■ TEXTO:
(ahah, encontrei isto no meio da tralha)
O sonho é muito antigo.
Não era fácil contá-lo, sabes? Acima de tudo porque deixava-me quase nua. E naquela altura eu ainda me importava com a minha nudez aos teus olhos.
Não sei porque razões, mas eu ia mudar de casa. Sempre me preocuparam as casas novas, porque achava que nenhuma casa teria o pé alto que desejava. Mas neste sonho era diferente. Amava cada canto da casa que me impuseram. Era forrada de tábua de madeiras cujas margens eram arredondadas, tinha um pátio com um jardim mal nascido e ainda se cheirava o velho limoeiro. Eu estava verdadeiramente completa naquele sítio. Deitava-me nas pedras frias do pátio e a minha pele ficava marcada com milhares de impressões arenosas. Não foi contigo que sonhei. Ainda não tinhas cara. Mas contaram-me que quem antes ali vivia eras tu. E eu corria descalça à procura das evidências. Encontrei gavetas com diferentes tipos de papel e muitos, muitos tubos de tinta.
Foi só isto.
A primeira é um bocadinho de botânica ténue (que eu não gosto de ser confundida com outras), para te dizer o quanto te acho bonita. (Depois de um nosso primeiro encontro ficaste admirada quando te disse que não estava preparada para a tua cara. Não estava.)
A segunda é um dos meus textos favoritos de sempre, para te dizer o quanto és um monstro feio:
O corpo dela era todo errado.
Uma mulher senta-se no escuro de uma sala de cinema e pensa: não estou morta. O escuro de uma sala de cinema adensa as massas corpóreas, atribui-lhes uma espessura irrefutável. Sento-me no cinema com a minha solidão ao lado. A fatalidade da escuridão é esta: não esconde, antes exibe a solidão, e esta é pegajosa e espessa e dura e está colada à pele. E eu, eu estou sentada em cima da minha solidão, a asfixiá-la no escuro, às escondidas. Mas estou imóvel. No meu corpo só os meus fluidos se movem. Fazem movimentos circulares de mim para fora, saem de mim os meus fluidos. Ninguém quer estar dentro do meu corpo. Eu compreendo isso. Um homem não tem fluidos autónomos, é ele quem os expulsa. São governáveis como todas as coisas dos homens. Uma mulher que tem a libido de um homem é uma mulher perigosa: quando come a carne alheia consome-se a si própria em proporções idênticas. Às vezes uma mulher vem-se e chora. O corpo explode duas vezes. O corpo de uma mulher está sempre pronto a estalar e a rachar de uma vez e uma mulher às vezes vem-se e não aguenta e chora e não percebe porque chora, ela não queria chorar, queria rir e dizer palavrões. Às vezes uma mulher vem-se com tanta intensidade que no fim não fica nada. E então uma mulher está sentada com a sua solidão e os seus fluidos e o seu corpo impraticável e não está morta, mas está sentada no escuro com um corpo que expele como quem expulsa e lembra: estás sentada no escuro com a tua solidão irrespirável e quando saíres vai continuar escuro lá fora.

■ LISTA DE TAREFAS:
**1.** Reproduza fielmente a passagem do texto que se inicia com as palavras "Foi só isto." e se encerra com "cara. Não estava.)".
**2.** Responda às seguintes perguntas com base no texto:
(a) No sonho, de que era forrada a casa?
(b) O que foi encontrado nas gavetas?
(c) Onde se senta a mulher no início do texto favorito citado?
Os registos não têm qualquer relação com o texto.

(Dados armazenados)
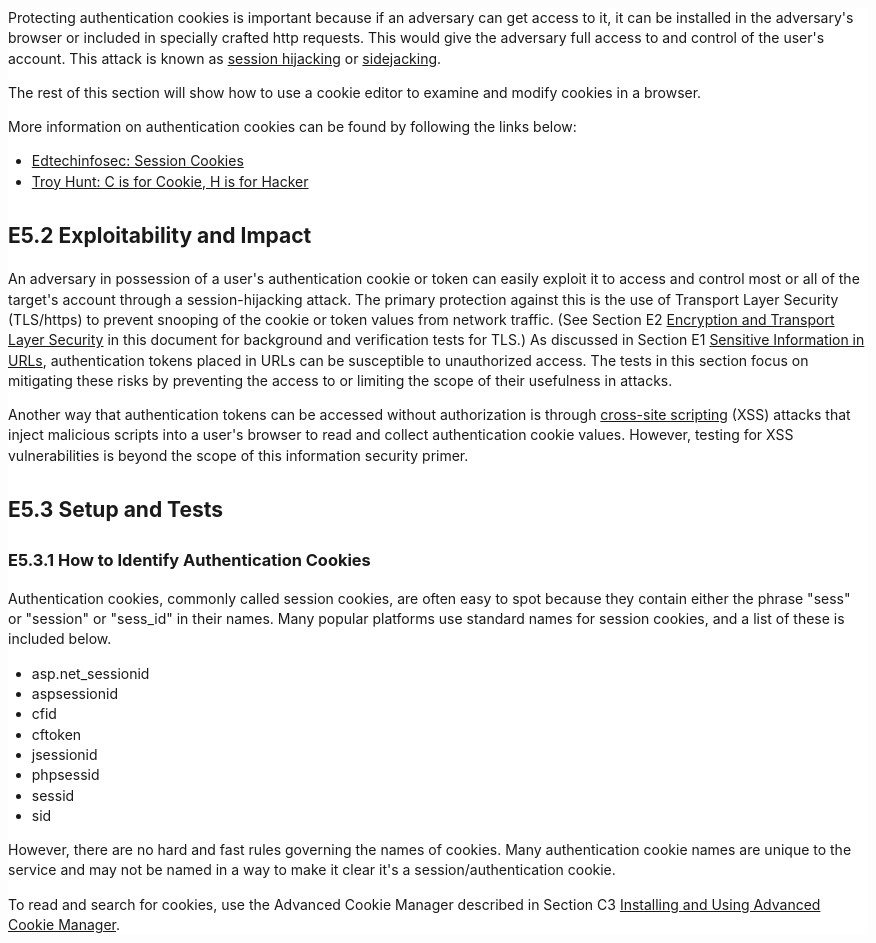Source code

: Protecting authentication cookies is important because if an adversary can get access to it, it can be installed in the adversary's browser or included in specially crafted http requests. This would give the adversary full access to and control of the user's account. This attack is known as [session hijacking](glossary.md#h.glossary-session-hijack) or [sidejacking](glossary.md#h.glossary-sidejack).

The rest of this section will show how to use a cookie editor to examine and modify cookies in a browser.

More information on authentication cookies can be found by following the links below:

*   [Edtechinfosec: Session Cookies](http://edtechinfosec.org/2014/11/25/session-cookies/)
*   [Troy Hunt: C is for Cookie, H is for Hacker](http://www.troyhunt.com/2013/03/c-is-for-cookie-h-is-for-hacker.html)

## E5.2 Exploitability and Impact

An adversary in possession of a user's authentication cookie or token can easily exploit it to access and control most or all of the target's account through a session-hijacking attack. The primary protection against this is the use of Transport Layer Security (TLS/https) to prevent snooping of the cookie or token values from network traffic. (See Section E2 [Encryption and Transport Layer Security](testing_scenarios.md#h.testing-tls) in this document for background and verification tests for TLS.) As discussed in Section E1 [Sensitive Information in URLs](testing_scenarios.md#h.testing-url-info), authentication tokens placed in URLs can be susceptible to unauthorized access. The tests in this section focus on mitigating these risks by preventing the access to or limiting the scope of their usefulness in attacks.

Another way that authentication tokens can be accessed without authorization is through [cross-site scripting](glossary.md#h.glossary-xss) (XSS) attacks that inject malicious scripts into a user's browser to read and collect authentication cookie values. However, testing for XSS vulnerabilities is beyond the scope of this information security primer.

## E5.3 Setup and Tests

### E5.3.1 How to Identify Authentication Cookies

Authentication cookies, commonly called session cookies, are often easy to spot because they contain either the phrase "sess" or "session" or "sess_id" in their names. Many popular platforms use standard names for session cookies, and a list of these is included below.

* asp.net_sessionid
* aspsessionid
* cfid
* cftoken
* jsessionid
* phpsessid
* sessid
* sid

However, there are no hard and fast rules governing the names of cookies. Many authentication cookie names are unique to the service and may not be named in a way to make it clear it's a session/authentication cookie.

To read and search for cookies, use the Advanced Cookie Manager described in Section C3 [Installing and Using Advanced Cookie Manager](getting_started.md#h.toolkit-adv-cookie-manager).
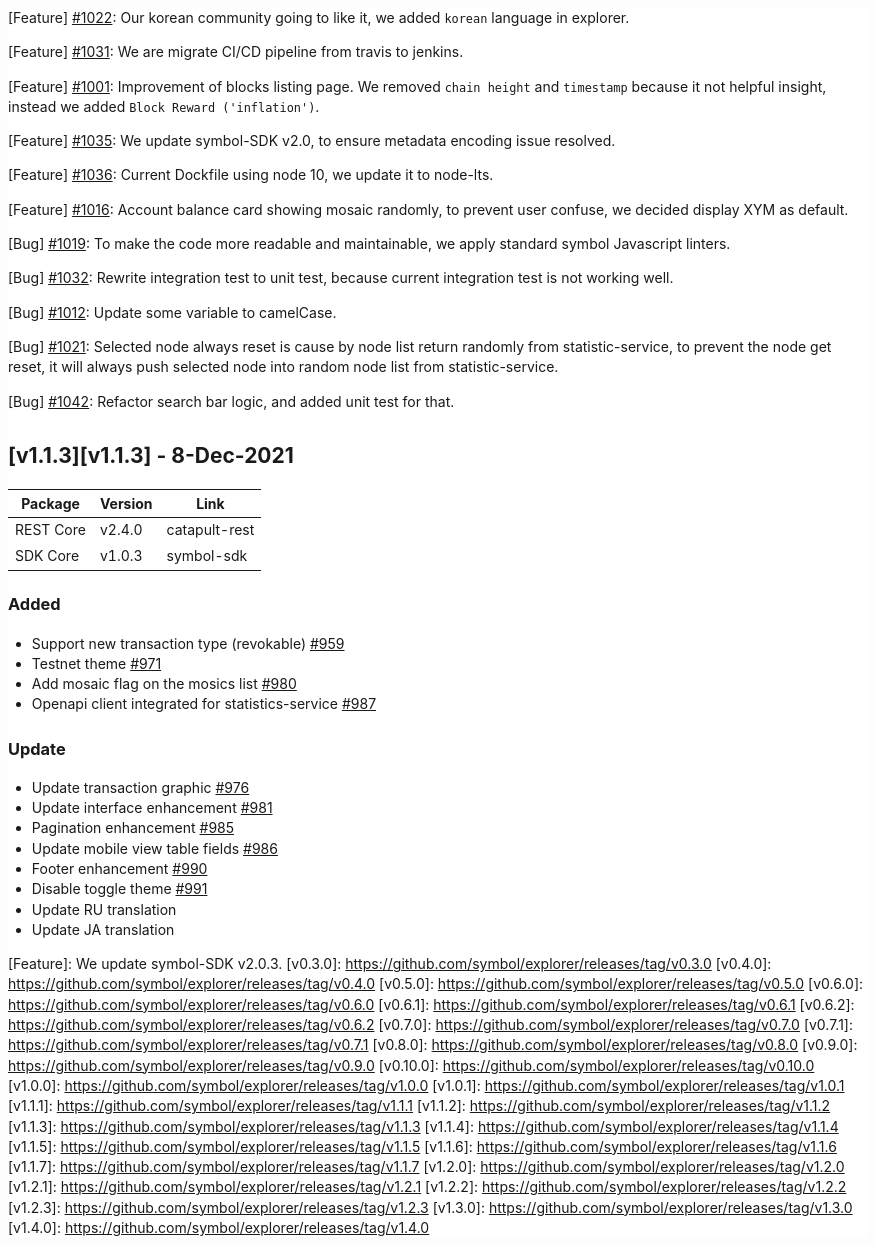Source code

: [Feature] [#1022](https://github.com/symbol/explorer/issues/1022): Our korean community going to like it, we added `korean` language in explorer.

[Feature] [#1031](https://github.com/symbol/explorer/pull/1031): We are migrate CI/CD pipeline from travis to jenkins.

[Feature] [#1001](https://github.com/symbol/explorer/issues/1001): Improvement of blocks listing page. We removed `chain height` and `timestamp` because it not helpful insight, instead we added `Block Reward ('inflation')`.

[Feature] [#1035](https://github.com/symbol/explorer/pull/1035): We update symbol-SDK v2.0, to ensure metadata encoding issue resolved.

[Feature] [#1036](https://github.com/symbol/explorer/pull/1036): Current Dockfile using node 10, we update it to node-lts.

[Feature] [#1016](https://github.com/symbol/explorer/issues/1016): Account balance card showing mosaic randomly, to prevent user confuse, we decided display XYM as default.

[Bug] [#1019](https://github.com/symbol/explorer/issues/1019): To make the code more readable and maintainable, we apply standard symbol Javascript linters.

[Bug] [#1032](https://github.com/symbol/explorer/pull/1032): Rewrite integration test to unit test, because current integration test is not working well.

[Bug] [#1012](https://github.com/symbol/explorer/issues/1012): Update some variable to camelCase.

[Bug] [#1021](https://github.com/symbol/explorer/issues/1021): Selected node always reset is cause by node list return randomly from statistic-service, to prevent the node get reset, it will always push selected node into random node list from statistic-service.

[Bug] [#1042](https://github.com/symbol/explorer/pull/1042): Refactor search bar logic, and added unit test for that.

## [v1.1.3][v1.1.3] - 8-Dec-2021

Package  | Version  | Link
---|---|---
REST Core| v2.4.0 | catapult-rest
SDK Core| v1.0.3 | symbol-sdk

### Added
- Support new transaction type (revokable) [#959](https://github.com/symbol/symbol-explorer/issues/959)
- Testnet theme [#971](https://github.com/symbol/symbol-explorer/pull/971)
- Add mosaic flag on the mosics list [#980](https://github.com/symbol/symbol-explorer/pull/980)
- Openapi client integrated for statistics-service [#987](https://github.com/symbol/symbol-explorer/issues/987)

### Update
- Update transaction graphic [#976](https://github.com/symbol/symbol-explorer/pull/976)
- Update interface enhancement [#981](https://github.com/symbol/symbol-explorer/pull/981)
- Pagination enhancement [#985](https://github.com/symbol/symbol-explorer/pull/985)
- Update mobile view table fields [#986](https://github.com/symbol/symbol-explorer/pull/986)
- Footer enhancement [#990](https://github.com/symbol/symbol-explorer/pull/990)
- Disable toggle theme [#991](https://github.com/symbol/symbol-explorer/pull/991])
- Update RU translation
- Update JA translation


[Feature]: We update symbol-SDK v2.0.3.
[v0.3.0]: https://github.com/symbol/explorer/releases/tag/v0.3.0
[v0.4.0]: https://github.com/symbol/explorer/releases/tag/v0.4.0
[v0.5.0]: https://github.com/symbol/explorer/releases/tag/v0.5.0
[v0.6.0]: https://github.com/symbol/explorer/releases/tag/v0.6.0
[v0.6.1]: https://github.com/symbol/explorer/releases/tag/v0.6.1
[v0.6.2]: https://github.com/symbol/explorer/releases/tag/v0.6.2
[v0.7.0]: https://github.com/symbol/explorer/releases/tag/v0.7.0
[v0.7.1]: https://github.com/symbol/explorer/releases/tag/v0.7.1
[v0.8.0]: https://github.com/symbol/explorer/releases/tag/v0.8.0
[v0.9.0]: https://github.com/symbol/explorer/releases/tag/v0.9.0
[v0.10.0]: https://github.com/symbol/explorer/releases/tag/v0.10.0
[v1.0.0]: https://github.com/symbol/explorer/releases/tag/v1.0.0
[v1.0.1]: https://github.com/symbol/explorer/releases/tag/v1.0.1
[v1.1.1]: https://github.com/symbol/explorer/releases/tag/v1.1.1
[v1.1.2]: https://github.com/symbol/explorer/releases/tag/v1.1.2
[v1.1.3]: https://github.com/symbol/explorer/releases/tag/v1.1.3
[v1.1.4]: https://github.com/symbol/explorer/releases/tag/v1.1.4
[v1.1.5]: https://github.com/symbol/explorer/releases/tag/v1.1.5
[v1.1.6]: https://github.com/symbol/explorer/releases/tag/v1.1.6
[v1.1.7]: https://github.com/symbol/explorer/releases/tag/v1.1.7
[v1.2.0]: https://github.com/symbol/explorer/releases/tag/v1.2.0
[v1.2.1]: https://github.com/symbol/explorer/releases/tag/v1.2.1
[v1.2.2]: https://github.com/symbol/explorer/releases/tag/v1.2.2
[v1.2.3]: https://github.com/symbol/explorer/releases/tag/v1.2.3
[v1.3.0]: https://github.com/symbol/explorer/releases/tag/v1.3.0
[v1.4.0]: https://github.com/symbol/explorer/releases/tag/v1.4.0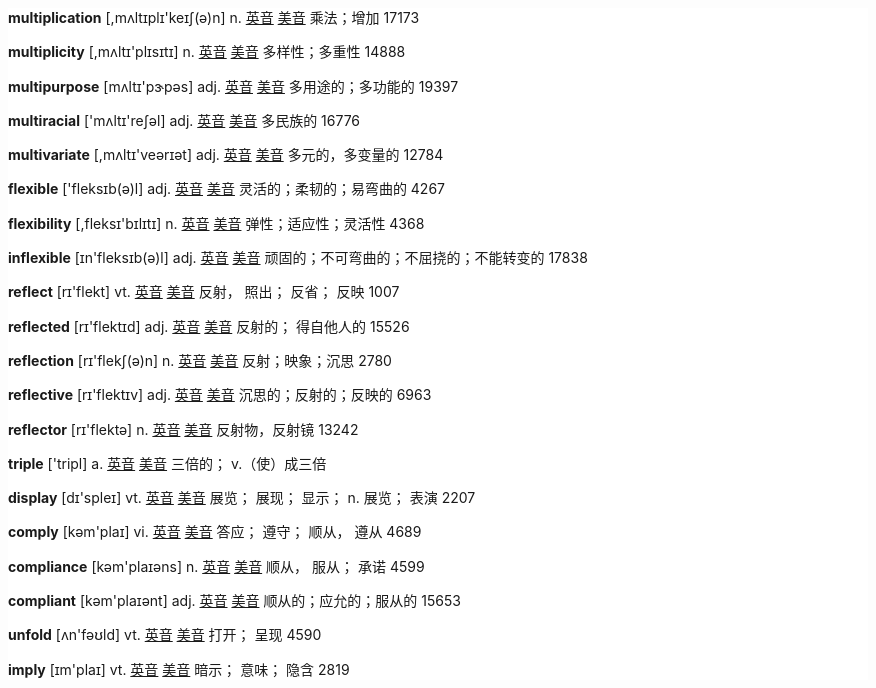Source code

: **multiplication**  \[,mʌltɪplɪ'keɪʃ(ə)n] n.  [英音](https://dict.youdao.com/dictvoice?audio=multiplication\&type=1)  [美音](https://dict.youdao.com/dictvoice?audio=multiplication\&type=2) 乘法；增加 17173

**multiplicity**  \[,mʌltɪ'plɪsɪtɪ] n.  [英音](https://dict.youdao.com/dictvoice?audio=multiplicity\&type=1)  [美音](https://dict.youdao.com/dictvoice?audio=multiplicity\&type=2) 多样性；多重性 14888

**multipurpose**  \[mʌltɪ'pɝpəs] adj.  [英音](https://dict.youdao.com/dictvoice?audio=multipurpose\&type=1)  [美音](https://dict.youdao.com/dictvoice?audio=multipurpose\&type=2) 多用途的；多功能的 19397

**multiracial**  \['mʌltɪ'reʃəl] adj.  [英音](https://dict.youdao.com/dictvoice?audio=multiracial\&type=1)  [美音](https://dict.youdao.com/dictvoice?audio=multiracial\&type=2) 多民族的 16776

**multivariate**  \[,mʌltɪ'veərɪət] adj.  [英音](https://dict.youdao.com/dictvoice?audio=multivariate\&type=1)  [美音](https://dict.youdao.com/dictvoice?audio=multivariate\&type=2) 多元的，多变量的 12784

**flexible**  \['fleksɪb(ə)l] adj.  [英音](https://dict.youdao.com/dictvoice?audio=flexible\&type=1)  [美音](https://dict.youdao.com/dictvoice?audio=flexible\&type=2) 灵活的；柔韧的；易弯曲的 4267

**flexibility** \[,fleksɪ'bɪlɪtɪ] n.  [英音](https://dict.youdao.com/dictvoice?audio=flexibility\&type=1)  [美音](https://dict.youdao.com/dictvoice?audio=flexibility\&type=2) 弹性；适应性；灵活性 4368

**inflexible**  \[ɪn'fleksɪb(ə)l] adj.  [英音](https://dict.youdao.com/dictvoice?audio=inflexible\&type=1)  [美音](https://dict.youdao.com/dictvoice?audio=inflexible\&type=2) 顽固的；不可弯曲的；不屈挠的；不能转变的 17838

**reflect**  \[rɪ'flekt] vt.  [英音](https://dict.youdao.com/dictvoice?audio=reflect\&type=1)  [美音](https://dict.youdao.com/dictvoice?audio=reflect\&type=2) 反射， 照出； 反省； 反映 1007

**reflected**  \[rɪ'flektɪd] adj.  [英音](https://dict.youdao.com/dictvoice?audio=reflected\&type=1)  [美音](https://dict.youdao.com/dictvoice?audio=reflected\&type=2) 反射的； 得自他人的 15526

**reflection**  \[rɪ'flekʃ(ə)n] n.  [英音](https://dict.youdao.com/dictvoice?audio=reflection\&type=1)  [美音](https://dict.youdao.com/dictvoice?audio=reflection\&type=2) 反射；映象；沉思 2780

**reflective**  \[rɪ'flektɪv] adj.  [英音](https://dict.youdao.com/dictvoice?audio=reflective\&type=1)  [美音](https://dict.youdao.com/dictvoice?audio=reflective\&type=2) 沉思的；反射的；反映的 6963

**reflector**  \[rɪ'flektə] n.  [英音](https://dict.youdao.com/dictvoice?audio=reflector\&type=1)  [美音](https://dict.youdao.com/dictvoice?audio=reflector\&type=2) 反射物，反射镜 13242

**triple**  \['tripl] a.  [英音](https://dict.youdao.com/dictvoice?audio=triple\&type=1)  [美音](https://dict.youdao.com/dictvoice?audio=triple\&type=2) 三倍的； v.（使）成三倍

**display** \[dɪ'spleɪ] vt.  [英音](https://dict.youdao.com/dictvoice?audio=display\&type=1)  [美音](https://dict.youdao.com/dictvoice?audio=display\&type=2) 展览； 展现； 显示； n. 展览； 表演 2207

**comply**  \[kəm'plaɪ] vi.  [英音](https://dict.youdao.com/dictvoice?audio=comply\&type=1)  [美音](https://dict.youdao.com/dictvoice?audio=comply\&type=2) 答应； 遵守； 顺从， 遵从 4689

**compliance**  \[kəm'plaɪəns] n.  [英音](https://dict.youdao.com/dictvoice?audio=compliance\&type=1)  [美音](https://dict.youdao.com/dictvoice?audio=compliance\&type=2) 顺从， 服从； 承诺 4599

**compliant** \[kəm'plaɪənt] adj.  [英音](https://dict.youdao.com/dictvoice?audio=compliant\&type=1)  [美音](https://dict.youdao.com/dictvoice?audio=compliant\&type=2) 顺从的；应允的；服从的 15653

**unfold**  \[ʌn'fəʊld] vt.  [英音](https://dict.youdao.com/dictvoice?audio=unfold\&type=1)  [美音](https://dict.youdao.com/dictvoice?audio=unfold\&type=2) 打开； 呈现 4590

**imply**  \[ɪm'plaɪ] vt.  [英音](https://dict.youdao.com/dictvoice?audio=imply\&type=1)  [美音](https://dict.youdao.com/dictvoice?audio=imply\&type=2) 暗示； 意味； 隐含 2819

■ RESPOSTAS AOS EXERCÍCIOS:
**1.**
Foi só isto.
A primeira é um bocadinho de botânica ténue (que eu não gosto de ser confundida com outras), para te dizer o quanto te acho bonita. (Depois de um nosso primeiro encontro ficaste admirada quando te disse que não estava preparada para a tua cara. Não estava.)

**2.**
(a) De tábua de madeiras cujas margens eram arredondadas.
(b) Diferentes tipos de papel e muitos, muitos tubos de tinta.
(c) No escuro de uma sala de cinema.